━━ Selected excerpt ━━
The Benefits of SOC Reporting
In today’s world, you would be hard-pressed to find an organization that does not outsource at least one function or component of their control environment to a third-party service provider. From payroll processing to invoice creation and cloud storage to backup solutions, outsourced service providers have provided companies with cost-effective and efficient options to reduce the need for internal resources to perform repetitive or highly-technical tasks. While this has helped organizations reduce headcount, stress, and certain costs, it does not eliminate the company’s responsibility to ensure their processes are functioning correctly, their data is secure, and their control environment is strong. As these types of relationships have become more prevalent, so has the demand from clients (or “user entities”) and their external auditors for service organizations to provide assurance that their processes and controls are designed, and operating, effectively.
To that end, the American Institute of Certified Public Accountants (AICPA) has issued guidance allowing CPA’s to issue examination reports, supported by an opinion and performed on behalf of service organizations, providing assurance on the design and operating effectiveness of their internal controls. These reports, called System and Organization Control (SOC) reports, come in three different flavors:
SOC 1 – Restricted use report on controls relevant to internal control over financial reporting. Focus of report is typically on financial transaction processing, examples of which include payroll processing companies, bank services and billing companies.
━━━
Pick up the piece on SOC reporting where it stops and keep writing it. Ignore the material that follows; it plays no part in this.
━━ The data ━━
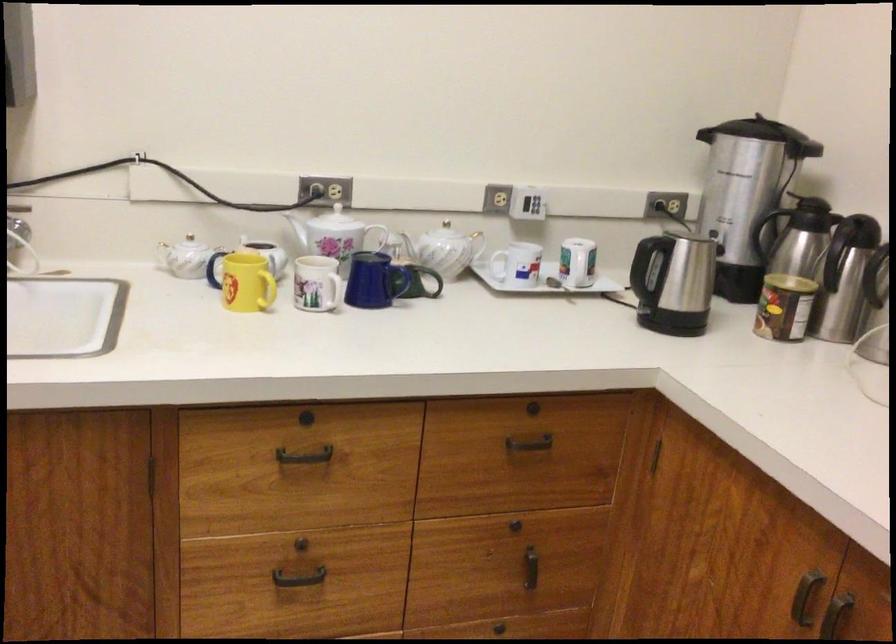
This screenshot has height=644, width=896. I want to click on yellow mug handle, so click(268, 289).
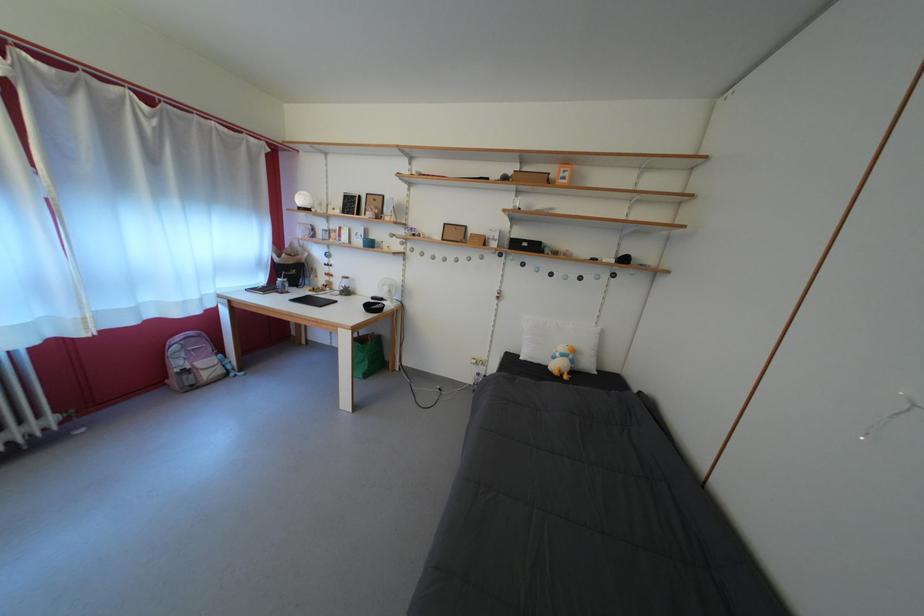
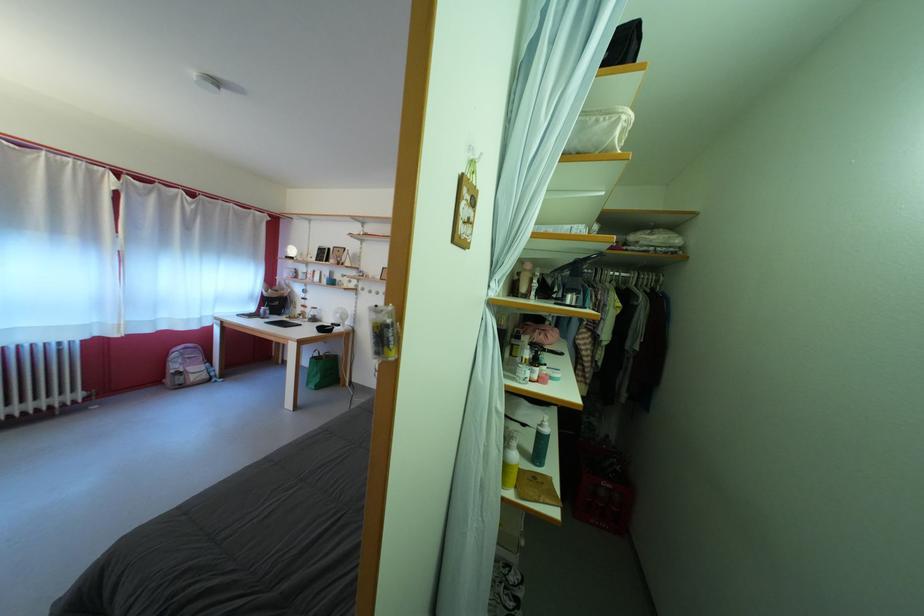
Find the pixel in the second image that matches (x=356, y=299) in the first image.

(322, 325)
━━━
▶ _Exercise result_
SOC 2 – Restricted use report on controls dictated by the Trust Service Criteria relevant to security, availability, processing, integrity, confidentiality, or privacy. Focus of report is on IT and security related controls, examples of which include cloud providers, backup solutions, outsourced IT providers, among others.
SOC 3 – Similar to the SOC 2 report, but designed for general use (not restricted to users of the service organizations).
Each report comes in two types: Type 1 reports provide an opinion on the design effectiveness of the controls. A Type 2 report provides a higher level of assurance in that it provides an opinion on both the design and operating effectiveness of the controls in place. Regardless of the SOC report or the type, these reports are typically issued annually.
SOC Report Benefits
While user entities and their auditors may request, or even demand, a SOC report from a service organization, it’s important that a service organization not view this as simply a burden or as a “check-the-box” exercise. As a service organization, there are several benefits to having a SOC report performed:
- Useful for evaluating the effectiveness of controls related to the services performed by a service organization, which is not only useful for user entities, but for the service organization, as well.
- Appropriate for understanding how the service organization maintains oversight over third parties that provide services to customers (i.e. “sub-service organizations).
- Help reduce compliance burden by providing one report that addresses the collective needs of multiple user entities.
- Improves the service organization’s ability to obtain and retain customers – many service providers use their SOC compliance as a marketing tool to differentiate themselves from their competition.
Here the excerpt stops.